Sure, so to see how these things can be learned, we should be a little more prec...

Sure, so to see how these things can be learned, we should be a little more precise about how they work.

Each token is a vector, and from that vector we compute three things - a query, a key and a value. Each of these is typically computed by multiplying the token's vector by a matrix (aka a linear projection). It's the values in these matrices that we need to learn.

When performing an attention step, for a given token we compare its "query" to every token's "key" (including it's own key - a token can attend to itself). This gives us a score for how important we think that key is. We normalize those scores to sum to one (typically via a softmax operation). Essentially, we have one "unit" of attention, and we're going to spread it across all the tokens. Some we will pay a lot of attention to, and others very little.

But what does it mean to pay a lot of or a little attention to other tokens? At the end of this whole procedure, we're going to arrive at a new vector that represents our new understanding/meaning for the token we're working on. This vector will be computed as a weighted sum of the values from all the tokens we're attending to. The weights are our attention scores (determined by the query-key similarity scores).

So as a simple example, suppose I have three tokens, A B and C, and let's focus on the attention operation for A. Say A's query vector is [1 2 -1]. A's key vector is [3 -1 0], B's key vector is [3 -1 -1] and C's key vector is [0 1 -3]. This gives us raw attention scores of 1 for A (attending to itself), 4 for B, and 5 for C. Rather than take a messy softmax, let's just normalize these to 0.1, 0.4 and 0.5 for simplicity.

Now that we have our attention weights, we also need to know each token's value. Let's say they are [1 0 1] for A, [-1 2 0] for B, and [1 1 1] for C. So our final output for this attention step will be 0.1 * [1 0 1] + 0.4 * [-1 2 0] + 0.5 * [1 1 1]. This gives us [0.2 1.3 0.6] (assuming I eyeballed the math correctly), this will be our new representation of A for the next step. (in practice there are some additional network layers that do more processing).

Okay, so how can we learn any of the matrices that go from a token vector to a query, a key and a value? The important thing is that all of this is just addition and multiplication - it's all nicely differentiable. And because the attention is "soft" (meaning we always attend at least a little bit to everything, as opposed to "hard" attention where we ignore some items entirely), we can even compute gradients through the attention scores.

Put a simpler way, I can ask "if I had included a bit more of A's value and a bit less of B's value, would my final output have been closer to the target?". To include a bit less of B, I need to make A's query and B's key a little further apart (lower dot product). And to make them a little further apart, I need to adjust the numbers in the matrices that produces them. Similarly, I can ask "if C's value had been a little larger in the first slot and a little smaller in the third, would my final output have been closer to the target?", and adjust the value matrix in the same way. Even if the attention to another token is very low, there's at least a small sliver of contribution from it, so we can still learn that we would've been better off having more (or even less) of it.

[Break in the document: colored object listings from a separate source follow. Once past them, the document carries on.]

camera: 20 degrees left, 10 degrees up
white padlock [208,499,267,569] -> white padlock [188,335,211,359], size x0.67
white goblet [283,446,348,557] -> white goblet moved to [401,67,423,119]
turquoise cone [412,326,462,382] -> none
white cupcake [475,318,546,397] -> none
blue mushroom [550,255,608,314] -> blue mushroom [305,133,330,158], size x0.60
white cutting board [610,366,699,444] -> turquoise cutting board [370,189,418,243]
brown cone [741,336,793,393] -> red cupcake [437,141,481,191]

Learning the initial embeddings (the vectors that represent each word in the vocabulary, before any processing) is done in the same way - you trace all the way back through the network and ask "if the embedding for the word 'bank' had been a little more like this would my answer have been closer?", and adjust accordingly.

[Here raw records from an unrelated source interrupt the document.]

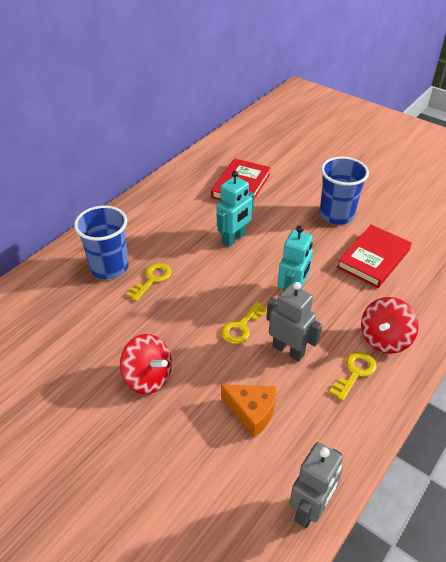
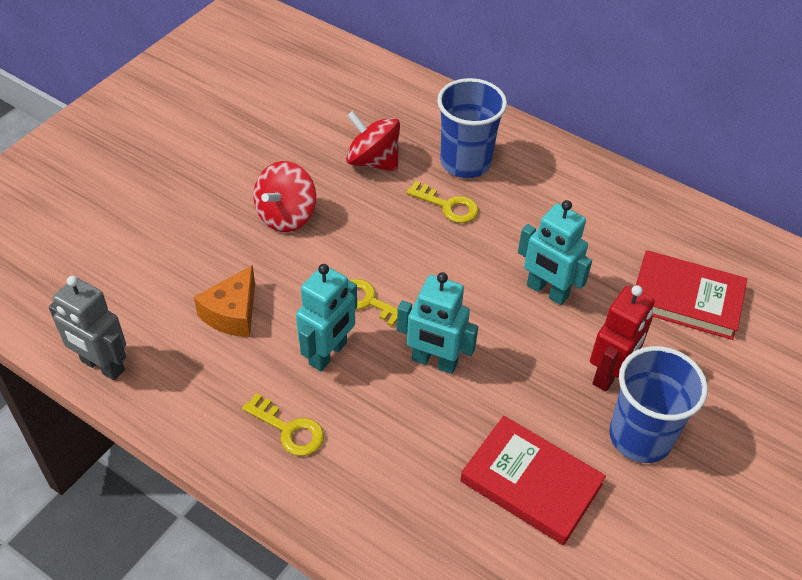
camera: 85 degrees right, 5 degrees up
grey robot [266,282,322,362] -> turquoise robot [296,264,357,371]
red spinning top [361,297,419,354] -> red spinning top moved to [346,111,400,172]
none -> red robot [590,285,655,392]

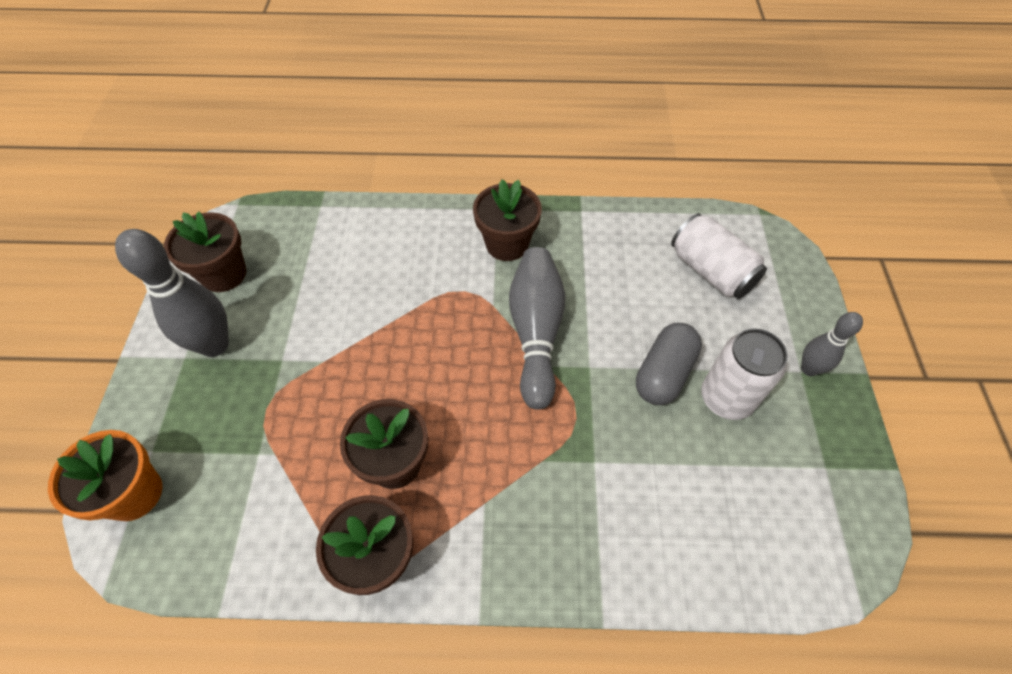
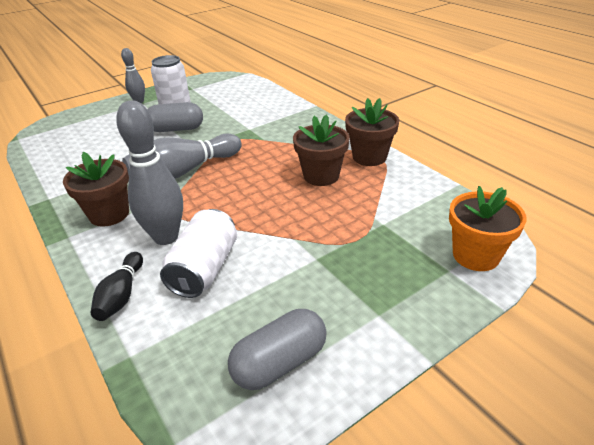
camera: 125 degrees left, 20 degrees down
grey bowling pin [115,229,229,357] -> grey bowling pin moved to [116,100,183,245]
brown flower pot [164,212,246,292] -> grey capsule [228,309,327,390]
white can [671,213,767,299] -> white can moved to [160,209,237,298]
none -> black bowling pin [91,252,143,321]

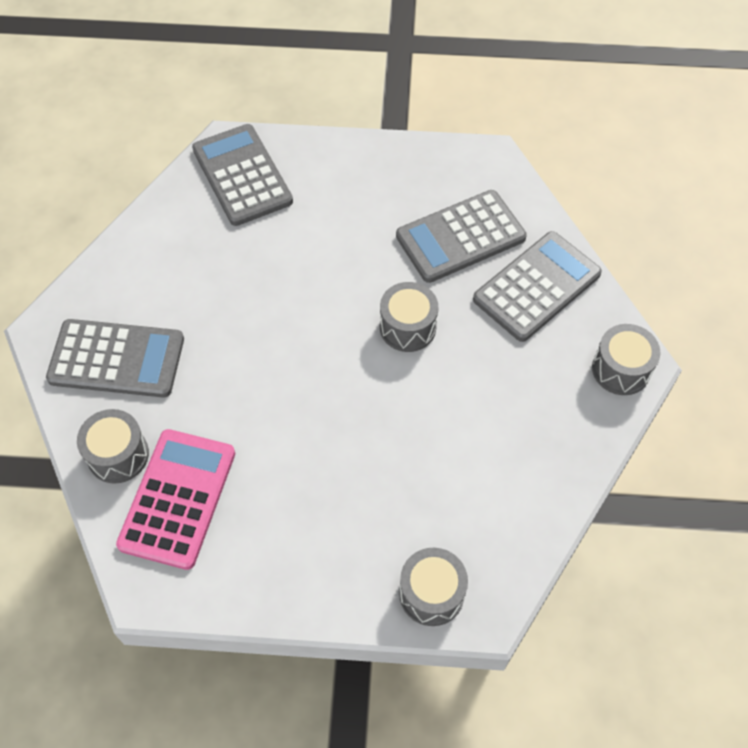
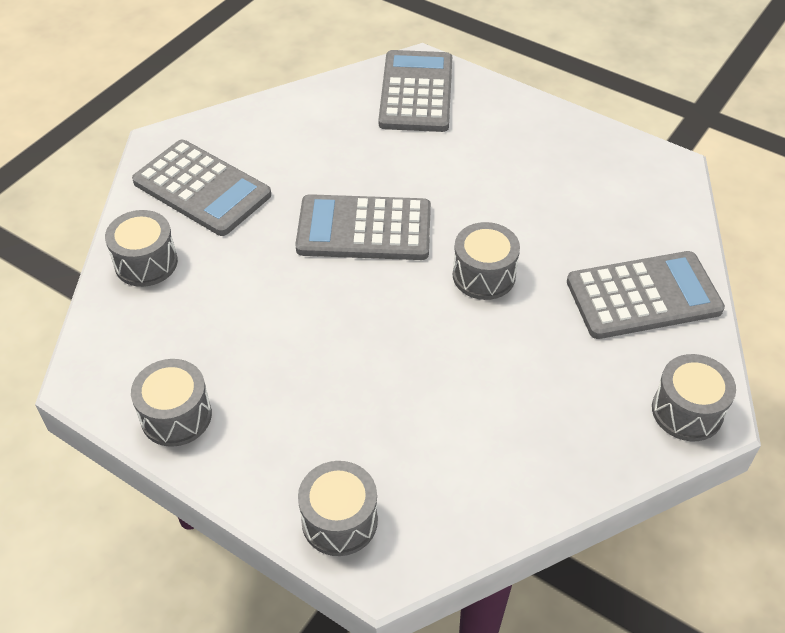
camera: 30 degrees right, 10 degrees down
pink calculator [116,429,235,570] -> none
grey calculator [396,190,527,283] -> grey calculator moved to [295,194,431,260]
none -> grey drum [131,359,212,447]

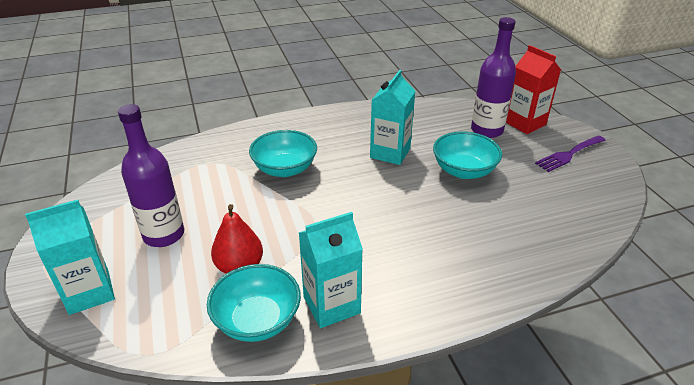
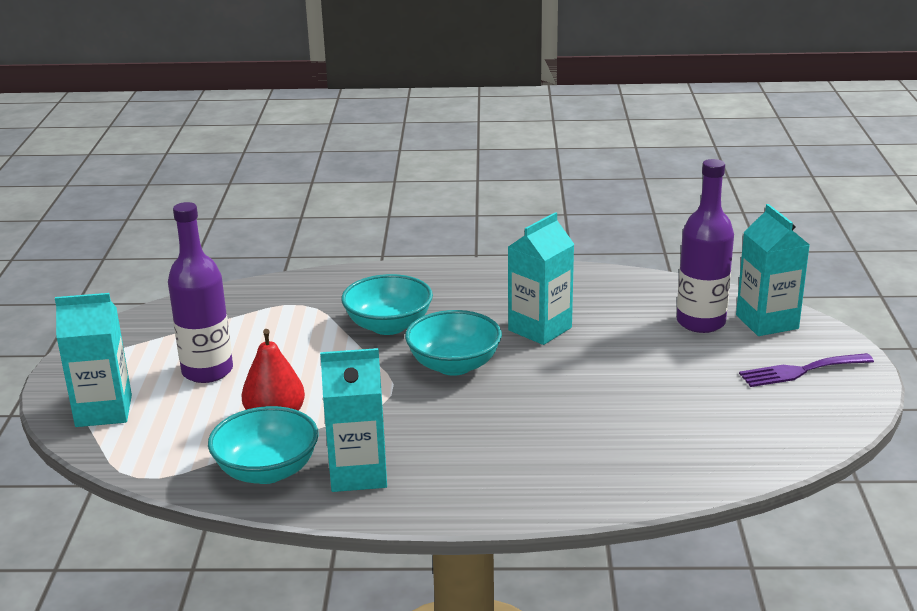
camera: 20 degrees right, 10 degrees down
turquoise bowl [433,131,502,179] -> turquoise bowl moved to [405,310,502,376]
red carton [506,45,561,134] -> turquoise carton [736,204,810,336]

Understanding what exactly the queries keys and values represent is often very difficult - sometimes we can look and see which words attend to which other words and make up a convincing story. "Oh, in this layer, the verb is attending to the corresponding subject" or whatever. But in practice, the real meaning of a particular internal representation is going to be very fuzzy and not have a single clear concept behind it.

There is no explicit guidance to the network like "you should attend to this word because it's relevant to this other word." The only guidance is what the correct final output is (usually for LLMs the training task is to predict the next word, but it could be something else). And then the training algorithm adjusts all the parameters, including the embeddings, the QKV matrices, and all the other weights of the network, in whatever direction would make that correct output more likely.